At the centre of his methodology, Mittell places ‘poetics’, an approach which Jonathan Culler crisply defined as follows: ‘Rather than a criticism which discovers or assigns meanings, … a poetics … strives to define the conditions of meaning’ (Culler, 1975: xiv). More specifically, Mittell employs historical poetics: ‘Historical poetics situates formal developments within specific contexts of production, circulation, and reception, where innovations are viewed not as creative breakthroughs by visionary artists but at the nexus of numerous historical forces that work to transform norms and possibilities’ (p. 5). This provides an excellent foundation for analysis, but Mittell’s approach turns out to be wider still. His account of narrative comprehension utilises another branch of poetics (cognitivist), and elsewhere in his book – for example, when he is discussing fan activities including wiki-editing, spoiler-searching and character-hating – he uses the methods of cultural studies. The range of approaches embraced by Mittell means that scholars occupying either side of the disciplinary borders he crosses will find it difficult to pigeonhole and therefore to dismiss his work.
More importantly, Complex TV is a superb demonstration of how to combine approaches in order to achieve a fuller understanding of an object of investigation. The breadth of Mittell’s methodological embrace does not prevent him from putting the different approaches he uses in their places, so to speak. Mittell clearly believes that, as carefully and elaborately constructed artefacts, the television texts he analyses invite some interpretations and discourage others. However, he uses the example of Internet groups devoted to ‘hating’ particular characters to argue that, ‘We must acknowledge that the ways people make meaning around an ongoing serial do matter, even if they seem to be “wrong” by standards of textual design, authorial intent, moral judgment, or even basic human decency’ (p. 348). In the ‘authorship’ chapter, Mittell sets aside (for the most part) the notion of an individual television author, which ‘does little to help us understand how [a] series was actually created’ (p. 95). Instead, he offers an account of the working practices and routines of television production, plus an account, which draws upon Michel Foucault’s notion of the author function, of how viewers hypothesise authorial agency and use these hypotheses to frame their viewing experiences. In the ‘evaluation’ chapter, Mittell defends the value of evaluation, offering an approach that attempts to sidestep the false universalism of canon formation, the snobbery of some celebrations of ‘quality television’ and the relativism of some treatments of aesthetics by cultural studies.

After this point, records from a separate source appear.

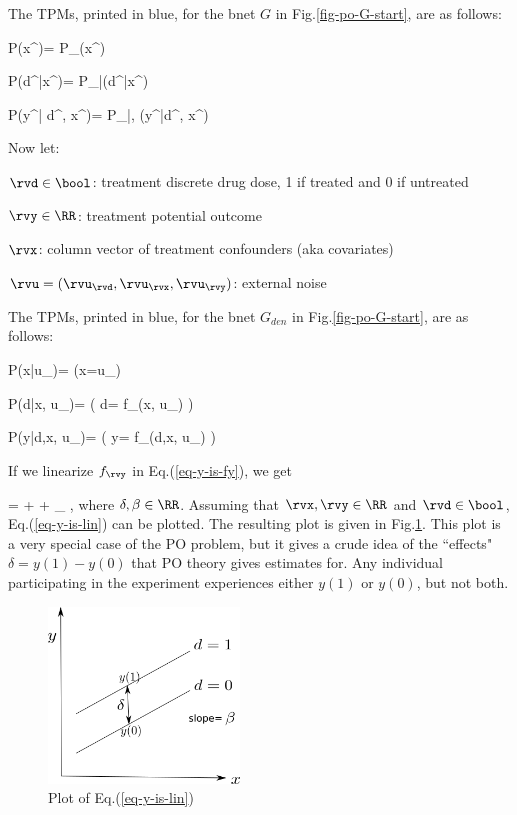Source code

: The TPMs, printed in blue,
for the bnet
$G$
in Fig.\ref{fig-po-G-start},
are as follows:


\beq\color{blue}
P(x^\s)=
P_{\rvx}(x^\s)
\eeq

\beq\color{blue}
P(d^\s|x^\s)=
P_{\rvd|\rvx}(d^\s|x^\s)
\eeq


\beq\color{blue}
P(y^\s| d^\s, x^\s)=
P_{\rvy|\rvd, \rvx}(y^\s|d^\s, x^\s)
\eeq




Now let:

$\rvd\in\bool$: treatment discrete drug dose,  1 if treated and 0 if untreated

$\rvy\in \RR$:
 treatment potential outcome

$\rvx$: column vector of
treatment
confounders (aka covariates)


$\rvu=(\rvu_\rvd, \rvu_\rvx, \rvu_\rvy)$:
external noise

The TPMs, printed in blue,
for the bnet
$G_{den}$
in Fig.\ref{fig-po-G-start},
are as follows:


\beq \color{blue}
P(x|u_\rvx)= \indi(\;\;x=u_\rvx\;\;)
\eeq

\beq\color{blue}
P(d|x, u_\rvd)=
\indi( \;\; d= f_\rvd(x, u_\rvd)
\;\;)
\eeq

\beq\color{blue}
P(y|d,x, u_\rvy)=
\indi( \;\; y= f_\rvy(d,x, u_\rvy)
\;\;)
\label{eq-y-is-fy}
\eeq

If we linearize
 $f_\rvy$ in Eq.(\ref{eq-y-is-fy}),
we get

\beqa
\rvy =
\delta \rvd + \beta \rvx + \rvu_\rvy
\;,
\label{eq-y-is-lin}
\eeqa
where $\delta, \beta\in \RR$.
Assuming
that $\rvx, \rvy\in \RR$
and $\rvd\in \bool$,
Eq.(\ref{eq-y-is-lin}) can be plotted.
The resulting plot
is given in Fig.\ref{fig-po-two-parallel-lines}.
This plot
is a very special
case of the PO problem,
but it gives a crude idea
of the ``effects" $\delta
= y(1)-y(0)$ that PO theory
gives estimates for.
Any
individual participating in the experiment
experiences either $y(1)$
or $y(0)$,
but not both.



\begin{figure}[h!]
\centering
\includegraphics[width=2in]
{pot-out/two-parallel-lines.png}
\caption{Plot  of
Eq.(\ref{eq-y-is-lin})}
\label{fig-po-two-parallel-lines}
\end{figure}




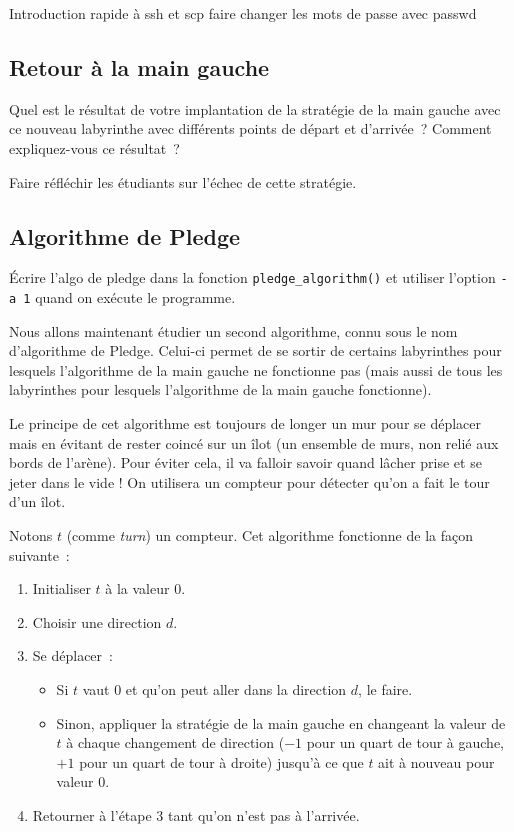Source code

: \documentclass[a4paper]{article}
\newenvironment{enseignants}[1]{\noindent\color{blue}{\bf #1}}{}
\begin{document}
\begin{enseignants}{SSH~:}
  Introduction rapide à ssh et scp
  faire changer les mots de passe avec passwd
\end{enseignants}

\subsection{Retour à la main gauche}

Quel est le résultat de votre implantation de la stratégie de la main gauche avec ce nouveau labyrinthe avec différents points de départ et d'arrivée~? Comment expliquez-vous ce résultat~?

\begin{enseignants}{Suite de la réflexion précédente~:}
Faire réfléchir les étudiants sur l’échec de cette stratégie.
\end{enseignants}

\subsection{Algorithme de Pledge}

\begin{enseignants}{Utilisation du programme~:}
Écrire l'algo de pledge dans la fonction \verb|pledge_algorithm()| et utiliser l'option \verb|-a 1| quand on exécute le programme.
\end{enseignants}

Nous allons maintenant étudier un second algorithme, connu sous le nom d’algorithme de Pledge.
Celui-ci permet de se sortir de certains labyrinthes pour lesquels l'algorithme de la main gauche ne fonctionne pas (mais aussi de tous les labyrinthes pour lesquels l'algorithme de la main gauche fonctionne).

Le principe de cet algorithme est toujours de longer un mur pour se déplacer mais en évitant de rester coincé sur un îlot (un ensemble de murs, non relié aux bords de l'arène).
Pour éviter cela, il va falloir savoir quand lâcher prise et se jeter dans le vide !
On utilisera un compteur pour détecter qu'on a fait le tour d'un îlot.

Notons $t$ (comme \emph{turn}) un compteur. Cet algorithme fonctionne de la façon suivante~:
\begin{enumerate}
\item Initialiser $t$ à la valeur $0$.
\item Choisir une direction $d$.
\item Se déplacer~:
  \begin{itemize}
  \item Si $t$ vaut $0$ et qu'on peut aller dans la direction $d$, le faire.
  \item Sinon, appliquer la stratégie de la main gauche en changeant la valeur de $t$ à chaque changement de direction ($-1$ pour un quart de tour à gauche, $+1$ pour un quart de tour à droite) jusqu'à ce que $t$ ait à nouveau pour valeur $0$.
  \end{itemize}
\item Retourner à l'étape 3 tant qu'on n'est pas à l'arrivée.
\end{enumerate}
\end{document}
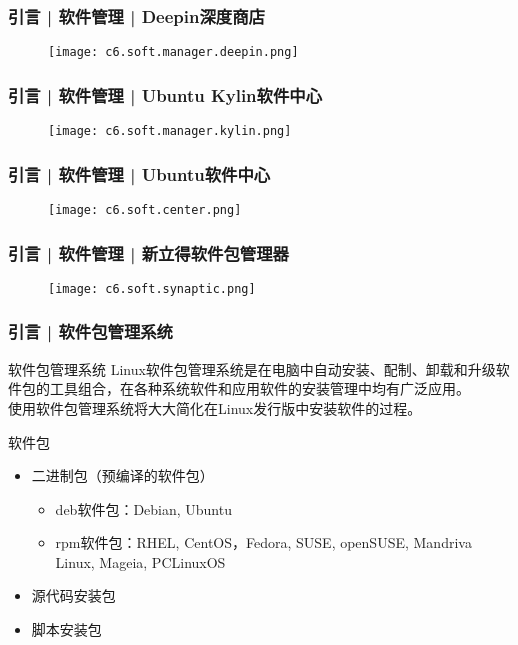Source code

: \begin{frame}
  \frametitle{引言 | 软件管理 | Deepin深度商店}
  \begin{figure}
    \centering
    \texttt{[image: c6.soft.manager.deepin.png]}
  \end{figure}
\end{frame}

\begin{frame}
  \frametitle{引言 | 软件管理 | Ubuntu Kylin软件中心}
  \begin{figure}
    \centering
    \texttt{[image: c6.soft.manager.kylin.png]}
  \end{figure}
\end{frame}

\begin{frame}
  \frametitle{引言 | 软件管理 | Ubuntu软件中心}
  \begin{figure}
    \centering
    \texttt{[image: c6.soft.center.png]}
  \end{figure}
\end{frame}

\begin{frame}
  \frametitle{引言 | 软件管理 | 新立得软件包管理器}
  \begin{figure}
    \centering
    \texttt{[image: c6.soft.synaptic.png]}
  \end{figure}
\end{frame}

\begin{frame}
  \frametitle{引言 | 软件包管理系统}
  \begin{block}{软件包管理系统}
    Linux软件包管理系统是在电脑中自动安装、配制、卸载和升级软件包的工具组合，在各种系统软件和应用软件的安装管理中均有广泛应用。\\
    使用软件包管理系统将大大简化在Linux发行版中安装软件的过程。
  \end{block}
  \pause
  \begin{block}{\alert{软件包}}
    \begin{itemize}
      \item 二进制包（预编译的软件包）
	\begin{itemize}
	  \item deb软件包：Debian, Ubuntu
	  \item rpm软件包：RHEL, CentOS，Fedora, SUSE, openSUSE, Mandriva Linux, Mageia, PCLinuxOS
	\end{itemize}
      \item 源代码安装包
      \item 脚本安装包
    \end{itemize}
  \end{block}
\end{frame}

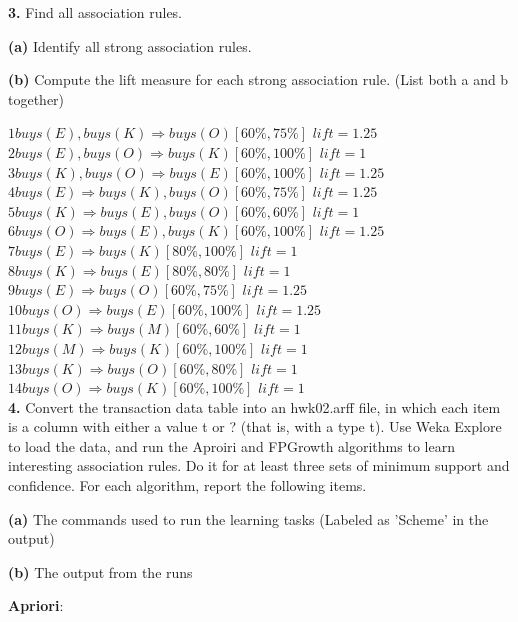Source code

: \documentclass[12pt]{elsart}
\begin{document}
{\bf 3.} Find all association rules.

{\bf (a)} Identify all strong association rules.

{\bf (b)} Compute the lift measure for each strong association rule. (List both a and b together)

$1 buys(E), buys(K) \Rightarrow buys(O)[60\%, 75\%]$ $lift=1.25$ \\
$2 buys(E), buys(O) \Rightarrow buys(K)[60\%, 100\%]$ $lift=1$ \\
$3 buys(K), buys(O) \Rightarrow buys(E)[60\%, 100\%]$ $lift=1.25$ \\
$4 buys(E) \Rightarrow buys(K), buys(O)[60\%, 75\%]$ $lift=1.25$ \\
$5 buys(K) \Rightarrow buys(E), buys(O)[60\%, 60\%]$ $lift=1$ \\
$6 buys(O) \Rightarrow buys(E), buys(K)[60\%, 100\%]$ $lift=1.25$ \\
$7 buys(E) \Rightarrow buys(K)[80\%, 100\%]$ $lift=1$ \\
$8 buys(K) \Rightarrow buys(E)[80\%, 80\%]$ $lift=1$ \\
$9 buys(E) \Rightarrow buys(O)[60\%, 75\%]$ $lift=1.25$ \\
$10 buys(O) \Rightarrow buys(E)[60\%, 100\%]$ $lift=1.25$ \\
$11 buys(K) \Rightarrow buys(M)[60\%, 60\%]$ $lift=1$ \\
$12 buys(M) \Rightarrow buys(K)[60\%, 100\%]$ $lift=1$ \\
$13 buys(K) \Rightarrow buys(O)[60\%, 80\%]$ $lift=1$ \\
$14 buys(O) \Rightarrow buys(K)[60\%, 100\%]$ $lift=1$ \\

{\bf 4.} Convert the transaction data table into an hwk02.arff file, in which each item is a column
with either a value t or ? (that is, with a type {t}). Use Weka Explore to load the data, and run the Aproiri and FPGrowth algorithms to learn interesting association rules. Do it for at least three sets of minimum support and confidence. For each algorithm, report the following items.

{\bf (a)} The commands used to run the learning tasks (Labeled as 'Scheme' in the output)

{\bf (b)} The output from the runs

{\bf Apriori}:
\end{document}
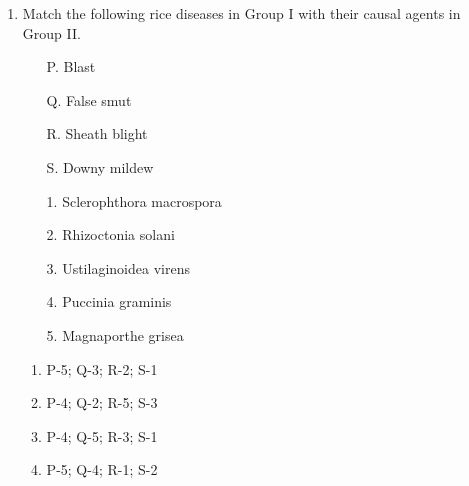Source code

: \documentclass[journal,12pt,onecolumn]{IEEEtran}
\begin{document}
\begin{enumerate}
    \item \begin{minipage}{0.45\textwidth}
    Match the following rice diseases in Group I with their causal agents in Group II.
    \begin{itemize}
        \item[P.] Blast
        \item[Q.] False smut
        \item[R.] Sheath blight
        \item[S.] Downy mildew
    \end{itemize}
    \end{minipage}
    \begin{minipage}{0.45\textwidth}
    \begin{itemize}
        \item[1.] Sclerophthora macrospora
        \item[2.] Rhizoctonia solani
        \item[3.] Ustilaginoidea virens
        \item[4.] Puccinia graminis
        \item[5.] Magnaporthe grisea
    \end{itemize}
    \end{minipage}
    \begin{enumerate}
        \item P-5; Q-3; R-2; S-1
        \item P-4; Q-2; R-5; S-3
        \item P-4; Q-5; R-3; S-1
        \item P-5; Q-4; R-1; S-2
    \end{enumerate}


\end{enumerate}
\end{document}
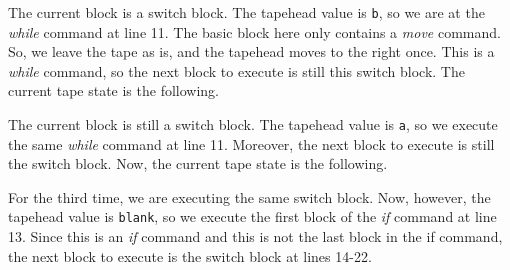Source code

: \begin{figure}[H]
    \centering
\end{figure}
\noindent The current block is a switch block. The tapehead value is \texttt{b}, so we are at the \textit{while} command at line 11. The basic block here only contains a \textit{move} command. So, we leave the tape as is, and the tapehead moves to the right once. This is a \textit{while} command, so the next block to execute is still this switch block. The current tape state is the following.
\begin{figure}[H]
    \centering
\end{figure}
\noindent The current block is still a switch block. The tapehead value is \texttt{a}, so we execute the same \textit{while} command at line 11. Moreover, the next block to execute is still the switch block. Now, the current tape state is the following.
\begin{figure}[H]
    \centering
\end{figure}
\noindent For the third time, we are executing the same switch block. Now, however, the tapehead value is \texttt{blank}, so we execute the first block of the \textit{if} command at line 13. Since this is an \textit{if} command and this is not the last block in the if command, the next block to execute is the switch block at lines 14-22.
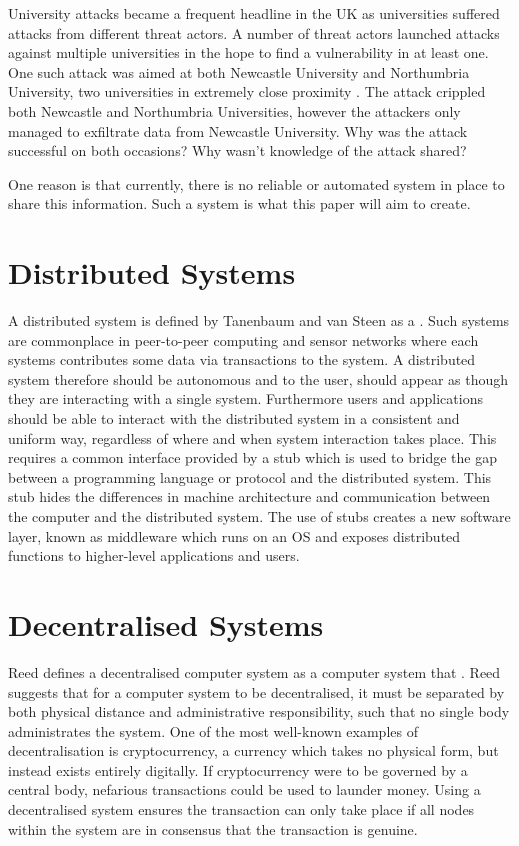 \documentclass[a4paper, 11pt]{report}
\begin{document}
University attacks became a frequent headline in the UK as universities suffered attacks from different threat actors. A number of threat actors launched attacks against multiple universities in the hope to find a vulnerability in at least one. One such attack was aimed at both Newcastle University and Northumbria University, two universities in extremely close proximity \cite{newhack,norhack}. The attack crippled both Newcastle and Northumbria Universities, however the attackers only managed to exfiltrate data from Newcastle University. Why was the attack successful on both occasions? Why wasn't knowledge of the attack shared? 

One reason is that currently, there is no reliable or automated system in place to share this information. Such a system is what this paper will aim to create. 

\section{Distributed Systems} \label{distributed}
A distributed system is defined by Tanenbaum and van Steen as a  \cite{tanenbaumdist}. Such systems are commonplace in peer-to-peer computing and sensor networks where each systems contributes some data via transactions to the system. A distributed system therefore should be autonomous and to the user, should appear as though they are interacting with a single system. Furthermore users and applications should be able to interact with the distributed system in a consistent and uniform way, regardless of where and when system interaction takes place. This requires a common interface provided by a \gls{stub} which is used to bridge the gap between a programming language or protocol and the distributed system. This \gls{stub} hides the differences in machine architecture and communication between the computer and the distributed system. The use of \gls{stub}s creates a new software layer, known as \gls{middleware} which runs on an \acrfull{OS} and exposes distributed functions to higher-level applications and users.

\section{Decentralised Systems}
Reed defines a decentralised computer system as a computer system that  \cite{namingSyncDec}. Reed suggests that for a computer system to be decentralised, it must be separated by both physical distance and administrative responsibility, such that no single body administrates the system. One of the most well-known examples of decentralisation is \gls{cryptocurrency}, a currency which takes no physical form, but instead exists entirely digitally. If cryptocurrency were to be governed by a central body, nefarious transactions could be used to launder money. Using a decentralised system ensures the transaction can only take place if all nodes within the system are in consensus that the transaction is genuine.
\end{document}
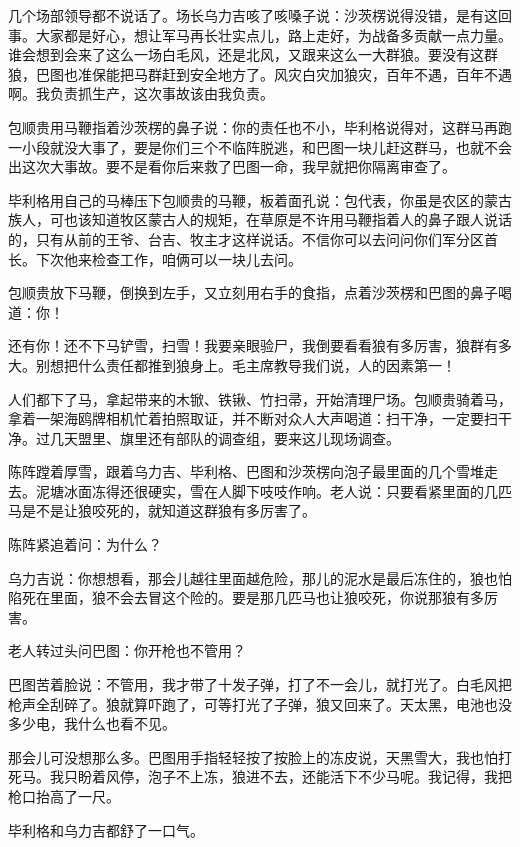 \par 几个场部领导都不说话了。场长乌力吉咳了咳嗓子说：沙茨楞说得没错，是有这回事。大家都是好心，想让军马再长壮实点儿，路上走好，为战备多贡献一点力量。谁会想到会来了这么一场白毛风，还是北风，又跟来这么一大群狼。要没有这群狼，巴图也准保能把马群赶到安全地方了。风灾白灾加狼灾，百年不遇，百年不遇啊。我负责抓生产，这次事故该由我负责。
\par 包顺贵用马鞭指着沙茨楞的鼻子说：你的责任也不小，毕利格说得对，这群马再跑一小段就没大事了，要是你们三个不临阵脱逃，和巴图一块儿赶这群马，也就不会出这次大事故。要不是看你后来救了巴图一命，我早就把你隔离审查了。
\par 毕利格用自己的马棒压下包顺贵的马鞭，板着面孔说：包代表，你虽是农区的蒙古族人，可也该知道牧区蒙古人的规矩，在草原是不许用马鞭指着人的鼻子跟人说话的，只有从前的王爷、台吉、牧主才这样说话。不信你可以去问问你们军分区首长。下次他来检查工作，咱俩可以一块儿去问。
\par 包顺贵放下马鞭，倒换到左手，又立刻用右手的食指，点着沙茨楞和巴图的鼻子喝道：你！
\par 还有你！还不下马铲雪，扫雪！我要亲眼验尸，我倒要看看狼有多厉害，狼群有多大。别想把什么责任都推到狼身上。毛主席教导我们说，人的因素第一！
\par 人们都下了马，拿起带来的木锨、铁锹、竹扫帚，开始清理尸场。包顺贵骑着马，拿着一架海鸥牌相机忙着拍照取证，并不断对众人大声喝道：扫干净，一定要扫干净。过几天盟里、旗里还有部队的调查组，要来这儿现场调查。
\par 陈阵蹚着厚雪，跟着乌力吉、毕利格、巴图和沙茨楞向泡子最里面的几个雪堆走去。泥塘冰面冻得还很硬实，雪在人脚下吱吱作响。老人说：只要看紧里面的几匹马是不是让狼咬死的，就知道这群狼有多厉害了。
\par 陈阵紧追着问：为什么？
\par 乌力吉说：你想想看，那会儿越往里面越危险，那儿的泥水是最后冻住的，狼也怕陷死在里面，狼不会去冒这个险的。要是那几匹马也让狼咬死，你说那狼有多厉害。
\par 老人转过头问巴图：你开枪也不管用？
\par 巴图苦着脸说：不管用，我才带了十发子弹，打了不一会儿，就打光了。白毛风把枪声全刮碎了。狼就算吓跑了，可等打光了子弹，狼又回来了。天太黑，电池也没多少电，我什么也看不见。
\par 那会儿可没想那么多。巴图用手指轻轻按了按脸上的冻皮说，天黑雪大，我也怕打死马。我只盼着风停，泡子不上冻，狼进不去，还能活下不少马呢。我记得，我把枪口抬高了一尺。
\par 毕利格和乌力吉都舒了一口气。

Not all of Complex TV’s readers will be interested in the methodological debates of television studies; many will be more interested in what the book can teach them about TV – and perhaps specifically their favourite TV shows – and in what they will be able to use the book to do. In both respects, Complex TV delivers. Mittell not only offers us the idea of ‘forensic fandom’ but also exhibits his own when analysing his favourite programmes, providing a wealth of information about textual detail, production history, paratextual material and fan activity. Mittell’s neat and sharp analytical distinctions – for example, between ‘centrifugal’ and ‘centripetal’ complexity (pp. 222–223), or ‘affirmational’ and ‘transformational fandom’ (p. 114), or all the different ways in which complex TV can articulate its characters – are bound to become valuable mainstays of analyses of complex TV from undergraduate level upwards.
Mittell’s approach is admirably broad and inclusive; the type of programming he explores is deliberately and necessarily specific. The main potential danger of Mittell’s book that I can see is that the particular brand of complexity he identifies and defines might be misrecognised by incautious readers as the first and only type of complexity on television. However, we need to remember (though admittedly, Mittell might have reminded us of it a little more often) that Complex TV is exclusively concerned with the complex storytelling of television drama made in the United States. Those of us who wish to identify and champion televisual complexity of different kinds and/or in different places have been offered a model of scholarship and criticism which we may choose to think with or think against, but which we certainly cannot ignore.